Adamantinenses realizam festa junina em Brasília
Adamantinenses que moram e/ou trabalham em Brasília realizam festa junina.
Um grupo de adamantinenses que vive e/ou trabalha em Brasília (DF) encontrou uma maneira de matar a saudade da terra natal. Reunidos, realizaram ontem (12) uma festa junina e deram o nome de “1ª Festa Junina do Consulado Adamantinense em Brasília”.
O encontro reuniu cerca de 20 adamantinenses e seus familiares, e aconteceu na véspera da data dedicada ao padroeiro de Adamantina – Santo Antônio – e o aniversário da cidade. O evento ganhou decoração típica e um mastro dedicado ao Santo, com menção ao Consulado Adamantinense em Brasília. A noite teve músicas, comidas e bebidas típicas dos festejos juninos.

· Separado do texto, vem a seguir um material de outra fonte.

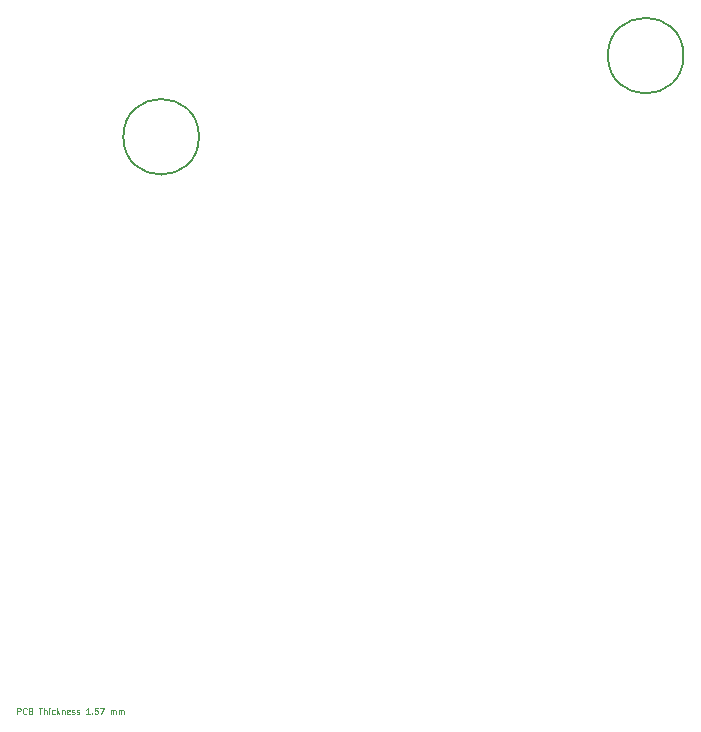
<source format=gbr>
G04 #@! TF.GenerationSoftware,KiCad,Pcbnew,(6.0.10)*
G04 #@! TF.CreationDate,2023-02-01T11:06:55+01:00*
G04 #@! TF.ProjectId,astropix_v3,61737472-6f70-4697-985f-76332e6b6963,1.0*
G04 #@! TF.SameCoordinates,Original*
G04 #@! TF.FileFunction,Other,Comment*
%FSLAX46Y46*%
G04 Gerber Fmt 4.6, Leading zero omitted, Abs format (unit mm)*
G04 Created by KiCad (PCBNEW (6.0.10)) date 2023-02-01 11:06:55*
%MOMM*%
%LPD*%
G01*
G04 APERTURE LIST*
%ADD10C,0.100000*%
%ADD11C,0.150000*%
G04 APERTURE END LIST*
D10*
G04 #@! TO.C,J1*
X106672000Y-108817190D02*
X106672000Y-108317190D01*
X106862476Y-108317190D01*
X106910095Y-108341000D01*
X106933904Y-108364809D01*
X106957714Y-108412428D01*
X106957714Y-108483857D01*
X106933904Y-108531476D01*
X106910095Y-108555285D01*
X106862476Y-108579095D01*
X106672000Y-108579095D01*
X107457714Y-108769571D02*
X107433904Y-108793380D01*
X107362476Y-108817190D01*
X107314857Y-108817190D01*
X107243428Y-108793380D01*
X107195809Y-108745761D01*
X107172000Y-108698142D01*
X107148190Y-108602904D01*
X107148190Y-108531476D01*
X107172000Y-108436238D01*
X107195809Y-108388619D01*
X107243428Y-108341000D01*
X107314857Y-108317190D01*
X107362476Y-108317190D01*
X107433904Y-108341000D01*
X107457714Y-108364809D01*
X107838666Y-108555285D02*
X107910095Y-108579095D01*
X107933904Y-108602904D01*
X107957714Y-108650523D01*
X107957714Y-108721952D01*
X107933904Y-108769571D01*
X107910095Y-108793380D01*
X107862476Y-108817190D01*
X107672000Y-108817190D01*
X107672000Y-108317190D01*
X107838666Y-108317190D01*
X107886285Y-108341000D01*
X107910095Y-108364809D01*
X107933904Y-108412428D01*
X107933904Y-108460047D01*
X107910095Y-108507666D01*
X107886285Y-108531476D01*
X107838666Y-108555285D01*
X107672000Y-108555285D01*
X108481523Y-108317190D02*
X108767238Y-108317190D01*
X108624380Y-108817190D02*
X108624380Y-108317190D01*
X108933904Y-108817190D02*
X108933904Y-108317190D01*
X109148190Y-108817190D02*
X109148190Y-108555285D01*
X109124380Y-108507666D01*
X109076761Y-108483857D01*
X109005333Y-108483857D01*
X108957714Y-108507666D01*
X108933904Y-108531476D01*
X109386285Y-108817190D02*
X109386285Y-108483857D01*
X109386285Y-108317190D02*
X109362476Y-108341000D01*
X109386285Y-108364809D01*
X109410095Y-108341000D01*
X109386285Y-108317190D01*
X109386285Y-108364809D01*
X109838666Y-108793380D02*
X109791047Y-108817190D01*
X109695809Y-108817190D01*
X109648190Y-108793380D01*
X109624380Y-108769571D01*
X109600571Y-108721952D01*
X109600571Y-108579095D01*
X109624380Y-108531476D01*
X109648190Y-108507666D01*
X109695809Y-108483857D01*
X109791047Y-108483857D01*
X109838666Y-108507666D01*
X110052952Y-108817190D02*
X110052952Y-108317190D01*
X110100571Y-108626714D02*
X110243428Y-108817190D01*
X110243428Y-108483857D02*
X110052952Y-108674333D01*
X110457714Y-108483857D02*
X110457714Y-108817190D01*
X110457714Y-108531476D02*
X110481523Y-108507666D01*
X110529142Y-108483857D01*
X110600571Y-108483857D01*
X110648190Y-108507666D01*
X110672000Y-108555285D01*
X110672000Y-108817190D01*
X111100571Y-108793380D02*
X111052952Y-108817190D01*
X110957714Y-108817190D01*
X110910095Y-108793380D01*
X110886285Y-108745761D01*
X110886285Y-108555285D01*
X110910095Y-108507666D01*
X110957714Y-108483857D01*
X111052952Y-108483857D01*
X111100571Y-108507666D01*
X111124380Y-108555285D01*
X111124380Y-108602904D01*
X110886285Y-108650523D01*
X111314857Y-108793380D02*
X111362476Y-108817190D01*
X111457714Y-108817190D01*
X111505333Y-108793380D01*
X111529142Y-108745761D01*
X111529142Y-108721952D01*
X111505333Y-108674333D01*
X111457714Y-108650523D01*
X111386285Y-108650523D01*
X111338666Y-108626714D01*
X111314857Y-108579095D01*
X111314857Y-108555285D01*
X111338666Y-108507666D01*
X111386285Y-108483857D01*
X111457714Y-108483857D01*
X111505333Y-108507666D01*
X111719619Y-108793380D02*
X111767238Y-108817190D01*
X111862476Y-108817190D01*
X111910095Y-108793380D01*
X111933904Y-108745761D01*
X111933904Y-108721952D01*
X111910095Y-108674333D01*
X111862476Y-108650523D01*
X111791047Y-108650523D01*
X111743428Y-108626714D01*
X111719619Y-108579095D01*
X111719619Y-108555285D01*
X111743428Y-108507666D01*
X111791047Y-108483857D01*
X111862476Y-108483857D01*
X111910095Y-108507666D01*
X112791047Y-108817190D02*
X112505333Y-108817190D01*
X112648190Y-108817190D02*
X112648190Y-108317190D01*
X112600571Y-108388619D01*
X112552952Y-108436238D01*
X112505333Y-108460047D01*
X113005333Y-108769571D02*
X113029142Y-108793380D01*
X113005333Y-108817190D01*
X112981523Y-108793380D01*
X113005333Y-108769571D01*
X113005333Y-108817190D01*
X113481523Y-108317190D02*
X113243428Y-108317190D01*
X113219619Y-108555285D01*
X113243428Y-108531476D01*
X113291047Y-108507666D01*
X113410095Y-108507666D01*
X113457714Y-108531476D01*
X113481523Y-108555285D01*
X113505333Y-108602904D01*
X113505333Y-108721952D01*
X113481523Y-108769571D01*
X113457714Y-108793380D01*
X113410095Y-108817190D01*
X113291047Y-108817190D01*
X113243428Y-108793380D01*
X113219619Y-108769571D01*
X113672000Y-108317190D02*
X114005333Y-108317190D01*
X113791047Y-108817190D01*
X114576761Y-108817190D02*
X114576761Y-108483857D01*
X114576761Y-108531476D02*
X114600571Y-108507666D01*
X114648190Y-108483857D01*
X114719619Y-108483857D01*
X114767238Y-108507666D01*
X114791047Y-108555285D01*
X114791047Y-108817190D01*
X114791047Y-108555285D02*
X114814857Y-108507666D01*
X114862476Y-108483857D01*
X114933904Y-108483857D01*
X114981523Y-108507666D01*
X115005333Y-108555285D01*
X115005333Y-108817190D01*
X115243428Y-108817190D02*
X115243428Y-108483857D01*
X115243428Y-108531476D02*
X115267238Y-108507666D01*
X115314857Y-108483857D01*
X115386285Y-108483857D01*
X115433904Y-108507666D01*
X115457714Y-108555285D01*
X115457714Y-108817190D01*
X115457714Y-108555285D02*
X115481523Y-108507666D01*
X115529142Y-108483857D01*
X115600571Y-108483857D01*
X115648190Y-108507666D01*
X115672000Y-108555285D01*
X115672000Y-108817190D01*
D11*
G04 #@! TO.C,H2*
X163075000Y-53075000D02*
G75*
G03*
X163075000Y-53075000I-3200000J0D01*
G01*
G04 #@! TO.C,H1*
X122050000Y-59950000D02*
G75*
G03*
X122050000Y-59950000I-3200000J0D01*
G01*
G04 #@! TD*
M02*

</source>
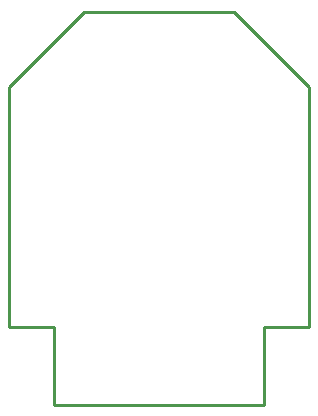
<source format=gbr>
G04 EAGLE Gerber RS-274X export*
G75*
%MOMM*%
%FSLAX34Y34*%
%LPD*%
%IN*%
%IPPOS*%
%AMOC8*
5,1,8,0,0,1.08239X$1,22.5*%
G01*
%ADD10C,0.254000*%


D10*
X381000Y292100D02*
X419100Y292100D01*
X419100Y226060D01*
X596900Y226060D01*
X596900Y292100D01*
X635000Y292100D01*
X635000Y495300D01*
X571500Y558800D01*
X444500Y558800D01*
X381000Y495300D01*
X381000Y292100D01*
M02*

</source>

A ideia do evento surgiu há algum tempo, entre os adamantinenses Edneu Bizarri, Luiz Zonzini e Marcel Castro – o grupo dos expedicionários –, em um dos churrascos realizados na casa de Edneu. Neste ano decidiram colocar a ideia em prática, e logo ganharam o apoio feminino de Mara Barbaroto, que juntou a outra metade da turma.

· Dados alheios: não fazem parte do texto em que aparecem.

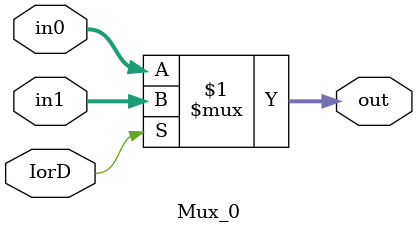
<source format=sv>
module Mux_0 (input logic [31:0] in0, in1, input logic IorD, output logic [31:0] out);

assign out = (IorD) ? in1:in0;

endmodule: Mux_0
</source>
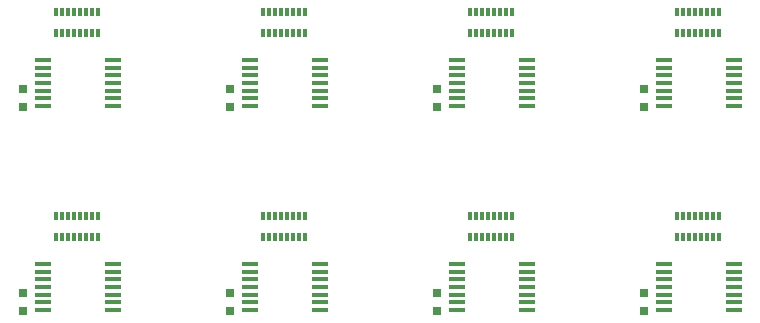
<source format=gbp>
G04 #@! TF.FileFunction,Paste,Bot*
%FSLAX46Y46*%
G04 Gerber Fmt 4.6, Leading zero omitted, Abs format (unit mm)*
G04 Created by KiCad (PCBNEW 4.0.5+dfsg1-4) date Sat May  5 18:48:22 2018*
%MOMM*%
%LPD*%
G01*
G04 APERTURE LIST*
%ADD10C,0.100000*%
%ADD11R,0.750000X0.800000*%
%ADD12R,0.300000X0.800000*%
%ADD13R,1.450000X0.450000*%
G04 APERTURE END LIST*
D10*
D11*
X196215000Y-132322000D03*
X196215000Y-130822000D03*
D12*
X199065000Y-124311000D03*
X199065000Y-126111000D03*
X202565000Y-124311000D03*
X202565000Y-126111000D03*
X199565000Y-124311000D03*
X200065000Y-124311000D03*
X200565000Y-124311000D03*
X201065000Y-124311000D03*
X201565000Y-124311000D03*
X202065000Y-124311000D03*
X199565000Y-126111000D03*
X200065000Y-126111000D03*
X200565000Y-126111000D03*
X201565000Y-126111000D03*
X201065000Y-126111000D03*
X202065000Y-126111000D03*
D13*
X180412600Y-132277400D03*
X180412600Y-131627400D03*
X180412600Y-130977400D03*
X180412600Y-130327400D03*
X180412600Y-129677400D03*
X180412600Y-129027400D03*
X180412600Y-128377400D03*
X186312600Y-128377400D03*
X186312600Y-129027400D03*
X186312600Y-129677400D03*
X186312600Y-130327400D03*
X186312600Y-130977400D03*
X186312600Y-131627400D03*
X186312600Y-132277400D03*
D11*
X178689000Y-132322000D03*
X178689000Y-130822000D03*
D13*
X197938600Y-132277400D03*
X197938600Y-131627400D03*
X197938600Y-130977400D03*
X197938600Y-130327400D03*
X197938600Y-129677400D03*
X197938600Y-129027400D03*
X197938600Y-128377400D03*
X203838600Y-128377400D03*
X203838600Y-129027400D03*
X203838600Y-129677400D03*
X203838600Y-130327400D03*
X203838600Y-130977400D03*
X203838600Y-131627400D03*
X203838600Y-132277400D03*
D12*
X181539000Y-124311000D03*
X181539000Y-126111000D03*
X185039000Y-124311000D03*
X185039000Y-126111000D03*
X182039000Y-124311000D03*
X182539000Y-124311000D03*
X183039000Y-124311000D03*
X183539000Y-124311000D03*
X184039000Y-124311000D03*
X184539000Y-124311000D03*
X182039000Y-126111000D03*
X182539000Y-126111000D03*
X183039000Y-126111000D03*
X184039000Y-126111000D03*
X183539000Y-126111000D03*
X184539000Y-126111000D03*
D13*
X145360600Y-132277400D03*
X145360600Y-131627400D03*
X145360600Y-130977400D03*
X145360600Y-130327400D03*
X145360600Y-129677400D03*
X145360600Y-129027400D03*
X145360600Y-128377400D03*
X151260600Y-128377400D03*
X151260600Y-129027400D03*
X151260600Y-129677400D03*
X151260600Y-130327400D03*
X151260600Y-130977400D03*
X151260600Y-131627400D03*
X151260600Y-132277400D03*
D11*
X143637000Y-132322000D03*
X143637000Y-130822000D03*
D12*
X146487000Y-124311000D03*
X146487000Y-126111000D03*
X149987000Y-124311000D03*
X149987000Y-126111000D03*
X146987000Y-124311000D03*
X147487000Y-124311000D03*
X147987000Y-124311000D03*
X148487000Y-124311000D03*
X148987000Y-124311000D03*
X149487000Y-124311000D03*
X146987000Y-126111000D03*
X147487000Y-126111000D03*
X147987000Y-126111000D03*
X148987000Y-126111000D03*
X148487000Y-126111000D03*
X149487000Y-126111000D03*
D11*
X161163000Y-132322000D03*
X161163000Y-130822000D03*
D13*
X162886600Y-132277400D03*
X162886600Y-131627400D03*
X162886600Y-130977400D03*
X162886600Y-130327400D03*
X162886600Y-129677400D03*
X162886600Y-129027400D03*
X162886600Y-128377400D03*
X168786600Y-128377400D03*
X168786600Y-129027400D03*
X168786600Y-129677400D03*
X168786600Y-130327400D03*
X168786600Y-130977400D03*
X168786600Y-131627400D03*
X168786600Y-132277400D03*
D12*
X164013000Y-124311000D03*
X164013000Y-126111000D03*
X167513000Y-124311000D03*
X167513000Y-126111000D03*
X164513000Y-124311000D03*
X165013000Y-124311000D03*
X165513000Y-124311000D03*
X166013000Y-124311000D03*
X166513000Y-124311000D03*
X167013000Y-124311000D03*
X164513000Y-126111000D03*
X165013000Y-126111000D03*
X165513000Y-126111000D03*
X166513000Y-126111000D03*
X166013000Y-126111000D03*
X167013000Y-126111000D03*
D11*
X196215000Y-115050000D03*
X196215000Y-113550000D03*
D12*
X181539000Y-107039000D03*
X181539000Y-108839000D03*
X185039000Y-107039000D03*
X185039000Y-108839000D03*
X182039000Y-107039000D03*
X182539000Y-107039000D03*
X183039000Y-107039000D03*
X183539000Y-107039000D03*
X184039000Y-107039000D03*
X184539000Y-107039000D03*
X182039000Y-108839000D03*
X182539000Y-108839000D03*
X183039000Y-108839000D03*
X184039000Y-108839000D03*
X183539000Y-108839000D03*
X184539000Y-108839000D03*
D11*
X178689000Y-115050000D03*
X178689000Y-113550000D03*
D13*
X197938600Y-115005400D03*
X197938600Y-114355400D03*
X197938600Y-113705400D03*
X197938600Y-113055400D03*
X197938600Y-112405400D03*
X197938600Y-111755400D03*
X197938600Y-111105400D03*
X203838600Y-111105400D03*
X203838600Y-111755400D03*
X203838600Y-112405400D03*
X203838600Y-113055400D03*
X203838600Y-113705400D03*
X203838600Y-114355400D03*
X203838600Y-115005400D03*
D12*
X199065000Y-107039000D03*
X199065000Y-108839000D03*
X202565000Y-107039000D03*
X202565000Y-108839000D03*
X199565000Y-107039000D03*
X200065000Y-107039000D03*
X200565000Y-107039000D03*
X201065000Y-107039000D03*
X201565000Y-107039000D03*
X202065000Y-107039000D03*
X199565000Y-108839000D03*
X200065000Y-108839000D03*
X200565000Y-108839000D03*
X201565000Y-108839000D03*
X201065000Y-108839000D03*
X202065000Y-108839000D03*
D13*
X180412600Y-115005400D03*
X180412600Y-114355400D03*
X180412600Y-113705400D03*
X180412600Y-113055400D03*
X180412600Y-112405400D03*
X180412600Y-111755400D03*
X180412600Y-111105400D03*
X186312600Y-111105400D03*
X186312600Y-111755400D03*
X186312600Y-112405400D03*
X186312600Y-113055400D03*
X186312600Y-113705400D03*
X186312600Y-114355400D03*
X186312600Y-115005400D03*
X162886600Y-115005400D03*
X162886600Y-114355400D03*
X162886600Y-113705400D03*
X162886600Y-113055400D03*
X162886600Y-112405400D03*
X162886600Y-111755400D03*
X162886600Y-111105400D03*
X168786600Y-111105400D03*
X168786600Y-111755400D03*
X168786600Y-112405400D03*
X168786600Y-113055400D03*
X168786600Y-113705400D03*
X168786600Y-114355400D03*
X168786600Y-115005400D03*
D12*
X164013000Y-107039000D03*
X164013000Y-108839000D03*
X167513000Y-107039000D03*
X167513000Y-108839000D03*
X164513000Y-107039000D03*
X165013000Y-107039000D03*
X165513000Y-107039000D03*
X166013000Y-107039000D03*
X166513000Y-107039000D03*
X167013000Y-107039000D03*
X164513000Y-108839000D03*
X165013000Y-108839000D03*
X165513000Y-108839000D03*
X166513000Y-108839000D03*
X166013000Y-108839000D03*
X167013000Y-108839000D03*
D11*
X161163000Y-115050000D03*
X161163000Y-113550000D03*
D12*
X146487000Y-107039000D03*
X146487000Y-108839000D03*
X149987000Y-107039000D03*
X149987000Y-108839000D03*
X146987000Y-107039000D03*
X147487000Y-107039000D03*
X147987000Y-107039000D03*
X148487000Y-107039000D03*
X148987000Y-107039000D03*
X149487000Y-107039000D03*
X146987000Y-108839000D03*
X147487000Y-108839000D03*
X147987000Y-108839000D03*
X148987000Y-108839000D03*
X148487000Y-108839000D03*
X149487000Y-108839000D03*
D11*
X143637000Y-115050000D03*
X143637000Y-113550000D03*
D13*
X145360600Y-115005400D03*
X145360600Y-114355400D03*
X145360600Y-113705400D03*
X145360600Y-113055400D03*
X145360600Y-112405400D03*
X145360600Y-111755400D03*
X145360600Y-111105400D03*
X151260600Y-111105400D03*
X151260600Y-111755400D03*
X151260600Y-112405400D03*
X151260600Y-113055400D03*
X151260600Y-113705400D03*
X151260600Y-114355400D03*
X151260600Y-115005400D03*
M02*

</source>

Edneu Bizarri é engenheiro e disse que a ideia da comemoração era matar a saudade das quermesses promovidas na cidade, e assim elegeram o santo padroeiro Santo Antônio para homenagear. “Para fazer menção à distância, à saudade, à identidade, à fraternidade, e à solidariedade, nomeamos o local como o Consulado Adamantinense em Brasília, cujo endereço simbólico é a alameda dos Expedicionários, esquina com a rua Fioravante Spósito, em Adamantina, esquina onde residi de quando criança até quando fui para a faculdade”, destaca.

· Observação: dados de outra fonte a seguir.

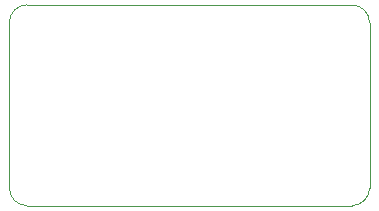
<source format=gbr>
%TF.GenerationSoftware,KiCad,Pcbnew,7.0.11-7.0.11~ubuntu22.04.1*%
%TF.CreationDate,2024-03-25T14:33:56+01:00*%
%TF.ProjectId,sensorshield,73656e73-6f72-4736-9869-656c642e6b69,rev?*%
%TF.SameCoordinates,Original*%
%TF.FileFunction,Profile,NP*%
%FSLAX46Y46*%
G04 Gerber Fmt 4.6, Leading zero omitted, Abs format (unit mm)*
G04 Created by KiCad (PCBNEW 7.0.11-7.0.11~ubuntu22.04.1) date 2024-03-25 14:33:56*
%MOMM*%
%LPD*%
G01*
G04 APERTURE LIST*
%TA.AperFunction,Profile*%
%ADD10C,0.050000*%
%TD*%
G04 APERTURE END LIST*
D10*
X153000000Y-113500000D02*
G75*
G03*
X151500000Y-112000000I-1500000J0D01*
G01*
X124000000Y-112000000D02*
X151500000Y-112000000D01*
X122500000Y-127500000D02*
X122500000Y-113500000D01*
X151500000Y-129000000D02*
G75*
G03*
X153000000Y-127500000I0J1500000D01*
G01*
X122500000Y-127500000D02*
G75*
G03*
X124000000Y-129000000I1500000J0D01*
G01*
X151500000Y-129000000D02*
X124000000Y-129000000D01*
X124000000Y-112000000D02*
G75*
G03*
X122500000Y-113500000I0J-1500000D01*
G01*
X153000000Y-127500000D02*
X153000000Y-113500000D01*
M02*

</source>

A “1ª Festa Junina do Consulado Adamantinense em Brasília” foi positiva e permitiu a aproximação dos adamantinenses que hoje moram e/ou trabalham em Brasília. “Apesar de todo o trabalho, esperamos promover a segunda edição no próximo ano”, garante Edneu.
A consultora em amamentação e acupunturista Livia Pozzetti De Souza Minatel, que também deixou Adamantina e mora, trabalha e estuda em Brasília, participou ontem do encontro. “Foi muito legal conhecer adamantinenses que estão aqui a mais de 30 anos e ainda falam de Adamantina como o lar, e de como foi difícil se adaptar”, destaca.